The act of gardening is an ever-evolving learning process. There is always something to tend to, from watering, weeding, or pest management. It can get frustrating at times, especially when a garden is carefully planned with specific plants and some do not survive or plants show up that you don’t want. However, gardening also teaches patience and flexibility and to expect the unexpected.
For example, blackberry (Rubus allegheniensis) canes keep appearing among one of my gardens. After countless scratches and wasted efforts in removing them, I have decided to allow them to keep their space in the yard. Clearly, SOMETHING deposited a seed which then germinated and became this newest garden addition.
While I was looking at it today, I noticed several bee and butterfly species visiting the flowers, literally dozens of individuals. The Rubus genus is host to more than 160 species of butterflies and moths – another great reason to leave it. It is in bloom right now, where not much of anything else is blooming right now and I have yummy blackberries to look forward to – if the birds don’t get them first!
The blackberry patch is here to stay!
In another area of my yard, I attempted to create a garden bed along a stretch of chain link fence. Long story short, nearly everything died. I did not study this piece of land as closely as I should have and planted things that could not handle that site. It has since reverted back to turfgrass, except for one thing – a grapevine (Vitis sp.) that appeared on its own. Yet another thing that was carried into my yard by some species of wildlife. Do I really want this vine tangling up in my fence? How much damage could it do? Time will tell, but for now that I decided to leave it alone. Hopefully in another year or so, it will bear fruit so that I can enjoy seeing our fruit-eating bird species like orioles, catbirds, and cedar waxwings.

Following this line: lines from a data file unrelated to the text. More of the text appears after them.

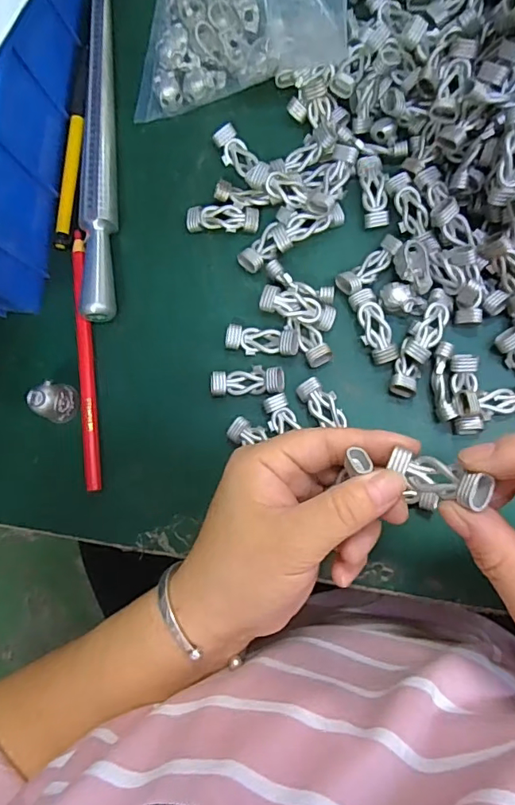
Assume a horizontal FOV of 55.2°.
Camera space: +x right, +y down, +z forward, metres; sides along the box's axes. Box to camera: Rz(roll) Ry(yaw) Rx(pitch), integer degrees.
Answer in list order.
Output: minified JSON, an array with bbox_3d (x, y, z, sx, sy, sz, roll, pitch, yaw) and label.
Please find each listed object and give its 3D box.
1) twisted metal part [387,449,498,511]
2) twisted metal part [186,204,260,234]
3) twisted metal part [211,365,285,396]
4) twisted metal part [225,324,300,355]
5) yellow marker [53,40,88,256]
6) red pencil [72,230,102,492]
[{"bbox_3d":[0.074,0.031,0.202,0.010,0.041,0.014,19,89,-36],"label":"twisted metal part"},{"bbox_3d":[-0.022,-0.116,0.313,0.046,0.007,0.016,3,87,8],"label":"twisted metal part"},{"bbox_3d":[-0.006,-0.013,0.301,0.044,0.006,0.016,-5,86,8],"label":"twisted metal part"},{"bbox_3d":[0.003,-0.038,0.301,0.044,0.009,0.016,6,87,8],"label":"twisted metal part"},{"bbox_3d":[-0.122,-0.172,0.329,0.012,0.007,0.141,6,88,8],"label":"yellow marker"},{"bbox_3d":[-0.110,-0.028,0.315,0.010,0.009,0.166,-5,86,8],"label":"red pencil"}]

The failed garden…or is it?
These vines are actually very good for wildlife. They check off nearly all the boxes needed for survival: Food (fruit), shelter (thorny branches), and places to raise their young. The tangled vines provide sturdy structure to build nests, and in the case of grapevines, the peeling bark is used in nest construction, too.
What other cues is Mother Nature trying to point me to? How about some oak trees (Quercus sp.)? Great! As a fan of Dr. Doug Tallamy, I have learned oak trees are the most ecologically beneficial plants we can have in our yards. They host over 500 species of caterpillars –just butterfly and moth larvae! That doesn’t even count the myriad other species, from leafhoppers, wasps, beetles, and so many more. But if you like to watch birds, then you definitely want oaks, as 96% of Ohio’s bird species feed their babies caterpillars. The funny thing is that I do not have any oak trees in my yard! Some industrious blue jay or squirrel has been burying acorns from somewhere else. Many of them are coming up along the edges of the yard and those will stay. A few have come up in garden beds or right against the house or garage, so I have been digging and transplanting them into more favorable areas. I am thrilled to have these wonderful trees coming up for free, as I am trying to create an ecologically healthy yard by removing invasive plants and popping in these oaks where tangles of multiflora rose, honeysuckles, and buckthorns once thrived.
Instead of battling my yard and trying to create this perfect vision I have in my head, I am accepting these gifts that Nature is giving me and integrating them into my landscape. Nature is telling me what is needed and I am happy to oblige.